Your opportunity to ask the anesthesia provider questions usually happens during the pre-anesthesia interview, a time where the anesthesia provider asks you questions about your medical history, medications and any other pertinent information. This interview is not just for the provider to ask questions: Use this time ask any questions that you have during this phase of planning.
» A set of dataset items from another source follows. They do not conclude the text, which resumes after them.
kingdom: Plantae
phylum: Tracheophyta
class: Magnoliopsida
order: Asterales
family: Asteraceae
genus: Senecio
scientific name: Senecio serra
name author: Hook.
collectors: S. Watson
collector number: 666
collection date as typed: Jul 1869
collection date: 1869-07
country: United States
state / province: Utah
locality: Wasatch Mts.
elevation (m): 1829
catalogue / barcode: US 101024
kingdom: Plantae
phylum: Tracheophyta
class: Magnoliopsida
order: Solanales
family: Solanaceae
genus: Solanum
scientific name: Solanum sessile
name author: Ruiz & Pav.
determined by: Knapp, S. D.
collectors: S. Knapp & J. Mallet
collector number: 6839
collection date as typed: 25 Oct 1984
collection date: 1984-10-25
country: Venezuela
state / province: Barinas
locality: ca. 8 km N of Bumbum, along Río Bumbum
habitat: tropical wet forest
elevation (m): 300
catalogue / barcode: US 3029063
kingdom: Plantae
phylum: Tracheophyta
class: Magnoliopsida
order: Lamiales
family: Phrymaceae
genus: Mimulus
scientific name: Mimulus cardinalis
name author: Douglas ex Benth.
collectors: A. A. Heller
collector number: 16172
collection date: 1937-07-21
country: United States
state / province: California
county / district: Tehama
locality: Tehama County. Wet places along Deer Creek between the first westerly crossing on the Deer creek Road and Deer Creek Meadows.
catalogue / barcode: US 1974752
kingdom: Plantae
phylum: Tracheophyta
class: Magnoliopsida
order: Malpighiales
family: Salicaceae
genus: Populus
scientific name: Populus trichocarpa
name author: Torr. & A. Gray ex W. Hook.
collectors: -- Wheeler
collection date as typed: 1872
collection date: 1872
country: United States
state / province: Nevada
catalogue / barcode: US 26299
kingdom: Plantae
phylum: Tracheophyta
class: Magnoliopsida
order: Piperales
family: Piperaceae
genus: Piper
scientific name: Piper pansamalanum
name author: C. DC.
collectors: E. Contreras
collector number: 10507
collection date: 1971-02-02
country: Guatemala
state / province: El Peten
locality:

Questions To Ask Your Anesthesia Provider

  • Who will be providing my anesthesia?  Will it be an anesthesiologist, nurse anesthetist or medical resident?
  • If there is an emergency situation during my procedure, will I need to be transported to another facility for care? How far away is that facility? (For patients having surgery in a surgical center, rather than a hospital.)
  • Will I be awake immediately after surgery or will I wake slowly? Most procedures allow for the patient to wake quickly, but some, such as open heart surgery, allow the patient to wake slowly.
  • What type of monitoring will be done during my surgery?
  • What type of anesthesia will be used and will I be awake? Will I be on a ventilator for the procedure?
  • For childbirth: What are my anesthesia options for delivery?
  • Will the anesthesia provider be with me during the entire procedure?
  • What medications should I take before surgery and which ones should I not take?

Your anesthesia is unique to you and your specific needs.  Be candid with the anesthesia provider, simple questions like "how much alcohol do you drink" can help determine the medications you are provided before, during and after surgery.  If you often forget to take your medications, tell the person giving your anesthesia, these small details can be very important for your care. 

There are many types of anesthesia, so make sure you understand the type of anesthesia you will be receiving.  Will you be completely unconscious and on a ventilator, or will you be lightly sedated and aware of the procedure but not feeling pain?  Understanding the process will help you determine what questions you should be asking in the weeks before your procedure. 


Questions You Should Ask. The American Association for Nurse Anesthetists. 2008.